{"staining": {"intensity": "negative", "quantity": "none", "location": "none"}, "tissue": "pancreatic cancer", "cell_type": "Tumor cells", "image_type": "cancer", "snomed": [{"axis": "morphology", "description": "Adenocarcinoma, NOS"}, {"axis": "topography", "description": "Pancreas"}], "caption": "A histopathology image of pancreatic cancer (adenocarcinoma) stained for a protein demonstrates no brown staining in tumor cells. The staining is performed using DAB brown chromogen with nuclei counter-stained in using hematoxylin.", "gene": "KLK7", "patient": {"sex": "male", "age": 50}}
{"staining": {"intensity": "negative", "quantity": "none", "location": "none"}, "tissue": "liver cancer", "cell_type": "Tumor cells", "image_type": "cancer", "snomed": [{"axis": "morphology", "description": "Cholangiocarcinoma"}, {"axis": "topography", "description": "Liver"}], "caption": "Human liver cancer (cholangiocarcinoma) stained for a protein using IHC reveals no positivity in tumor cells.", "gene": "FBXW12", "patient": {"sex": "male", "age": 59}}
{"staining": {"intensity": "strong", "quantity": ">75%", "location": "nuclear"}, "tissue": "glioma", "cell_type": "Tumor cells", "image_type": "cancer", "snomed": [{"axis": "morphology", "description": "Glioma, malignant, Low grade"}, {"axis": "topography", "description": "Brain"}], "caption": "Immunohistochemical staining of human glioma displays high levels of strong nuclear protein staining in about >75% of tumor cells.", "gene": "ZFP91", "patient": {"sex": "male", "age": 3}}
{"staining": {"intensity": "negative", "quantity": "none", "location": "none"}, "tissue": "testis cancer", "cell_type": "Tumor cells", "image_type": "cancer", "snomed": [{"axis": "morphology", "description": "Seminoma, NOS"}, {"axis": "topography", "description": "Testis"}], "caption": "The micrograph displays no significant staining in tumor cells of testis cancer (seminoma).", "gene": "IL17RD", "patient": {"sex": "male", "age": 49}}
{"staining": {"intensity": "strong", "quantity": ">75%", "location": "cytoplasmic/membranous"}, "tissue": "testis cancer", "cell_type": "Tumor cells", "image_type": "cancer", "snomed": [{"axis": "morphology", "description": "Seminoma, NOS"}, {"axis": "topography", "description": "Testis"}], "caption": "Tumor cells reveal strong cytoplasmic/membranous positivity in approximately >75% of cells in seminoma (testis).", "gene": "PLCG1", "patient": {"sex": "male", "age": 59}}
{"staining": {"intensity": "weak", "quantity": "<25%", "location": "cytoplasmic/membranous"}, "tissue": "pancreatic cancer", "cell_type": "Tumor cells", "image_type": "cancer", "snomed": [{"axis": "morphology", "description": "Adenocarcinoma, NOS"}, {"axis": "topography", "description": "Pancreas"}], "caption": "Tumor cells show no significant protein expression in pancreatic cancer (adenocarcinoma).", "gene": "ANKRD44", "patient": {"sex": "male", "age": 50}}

□ □ □

◆ Exercise instructions
Where a line of the material holds the word "testis", copy that line.

◆ Output for this task
{"staining": {"intensity": "negative", "quantity": "none", "location": "none"}, "tissue": "testis cancer", "cell_type": "Tumor cells", "image_type": "cancer", "snomed": [{"axis": "morphology", "description": "Seminoma, NOS"}, {"axis": "topography", "description": "Testis"}], "caption": "The micrograph displays no significant staining in tumor cells of testis cancer (seminoma).", "gene": "IL17RD", "patient": {"sex": "male", "age": 49}}
{"staining": {"intensity": "strong", "quantity": ">75%", "location": "cytoplasmic/membranous"}, "tissue": "testis cancer", "cell_type": "Tumor cells", "image_type": "cancer", "snomed": [{"axis": "morphology", "description": "Seminoma, NOS"}, {"axis": "topography", "description": "Testis"}], "caption": "Tumor cells reveal strong cytoplasmic/membranous positivity in approximately >75% of cells in seminoma (testis).", "gene": "PLCG1", "patient": {"sex": "male", "age": 59}}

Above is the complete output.